Apesar das preferências dos candidatos a futuros pais, as condições da maioria das crianças disponíveis são completamente diferentes. O Tribunal de Justiça do Rio de Janeiro (TJRJ) aponta que cerca de 92% delas não possuem as características desejadas pelos adotantes.
Ademais, o número de adotantes caiu 43% durante a pandemia de Covid-19. Durante o ano de 2019, foram registradas 2.279 adoções, ante 1.289 em 2020. Entretanto, o último levantamento do TJ-SP (Tribunal de Justiça de São Paulo), feito a pedido da Assembleia Legislativa paulista, revela que o número voltou à progressão entre 2021 e 2022.
Apesar das diferenças entre a maternidade gestacional e a “maternidade do coração”, as mães têm seus direitos hoje no Brasil, sejam elas biológicas ou adotantes. Um dos benefícios é o salário-maternidade, promovido pelo INSS para as trabalhadoras que ficam afastadas do emprego por causa do parto, mas também é válido em casos de adoção.
A estabilidade da mãe adotante se inicia no momento em que esta recebe a guarda provisória até cinco meses após este momento.

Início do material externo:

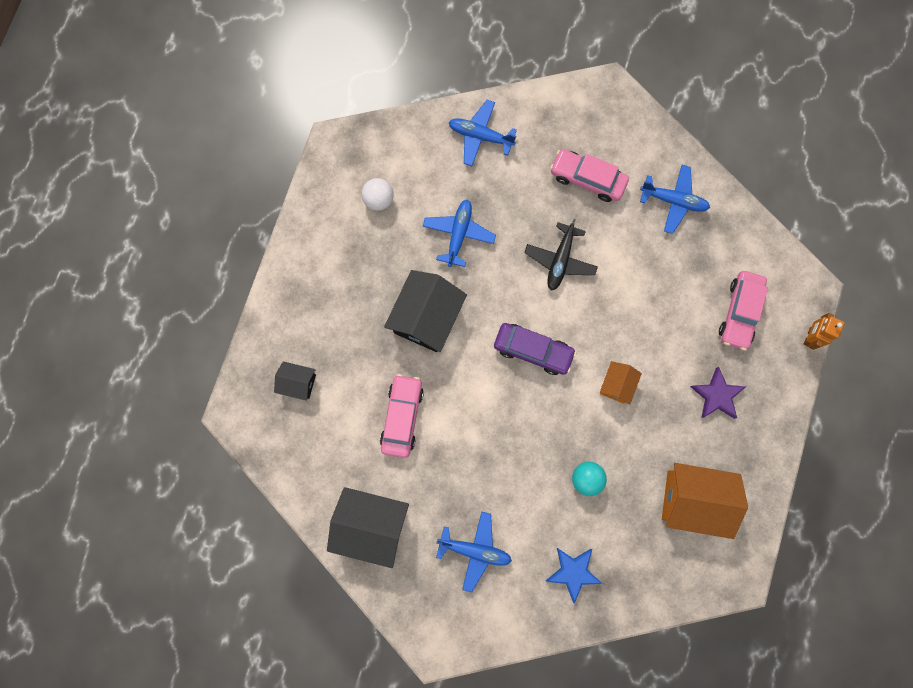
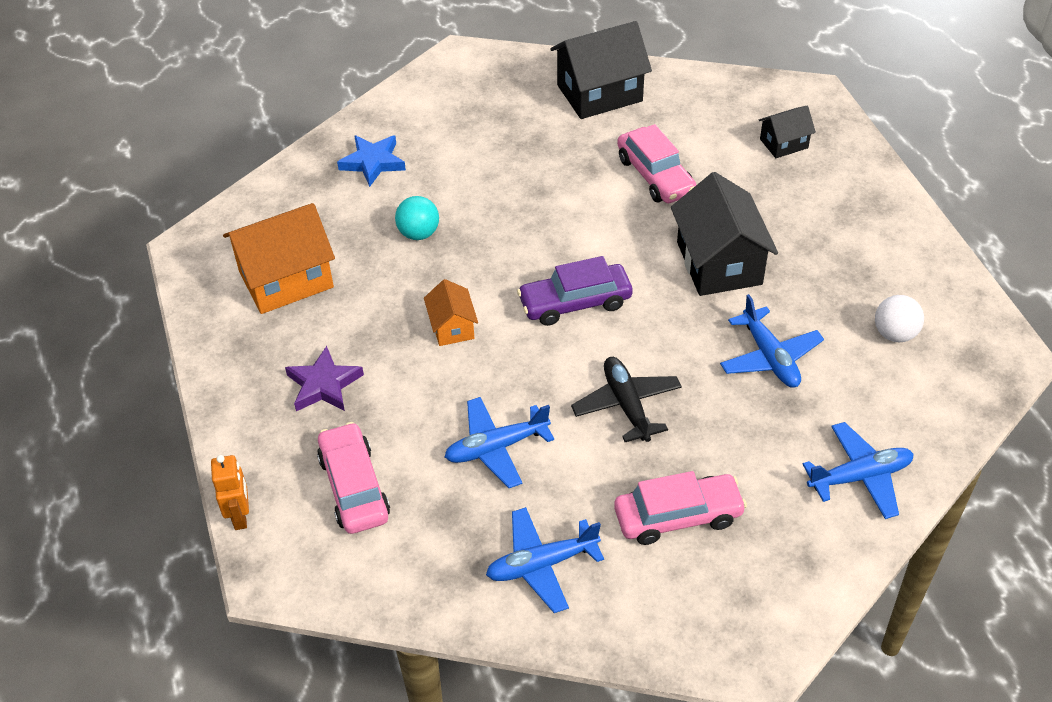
camera: 145 degrees right, 30 degrees down
blue plane [436,511,512,593] -> blue plane moved to [445,397,554,488]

Esta regulamentação entrou em vigor em 2017, ou seja, é uma novidade para o universo das mães não-biológicas. Antes desta regulamentação, existia a Medida Provisória 619/2013. Esta medida independia da idade da criança ou adolescente, mas só oferecia amparo salarial por 120 dias.
Contudo, as mães adotantes não têm direitos iguais quando o assunto é o período gestacional, já que a “gestação do coração” não apresenta tempo definido ou dificuldades físicas para a mãe.
Os candidatos a adotantes devem seguir um passo a passo complexo para serem considerados em um sistema de adoção tão burocratizado como o brasileiro, amparado pelo Estatuto da Criança e do Adolescente (ECA).
O primeiro passo é procurar a Vara da Infância e da Juventude mais próxima e se informar a respeito dos documentos necessários para o processo de adoção. Para dar início ao processo, o candidato deve fazer uma petição de inscrição para adoção no cartório da Vara de Infância e da Juventude. Em seguida, deve realizar um curso de preparação psicossocial e jurídica, obrigatório para que a adoção seja efetivada pelos meios tradicionais.
A partir de então, fica a cargo do juiz dar a sentença a respeito da adoção. Caso tudo corra bem, o próximo passo é encontrar uma criança que se encaixe no perfil selecionado pela família adotante. A partir de então, a adoção tem início e o adotante recebe a guarda provisória da criança ou adolescente e cabe ao juiz proferir a sentença a respeito da adoção e do registro do adotado.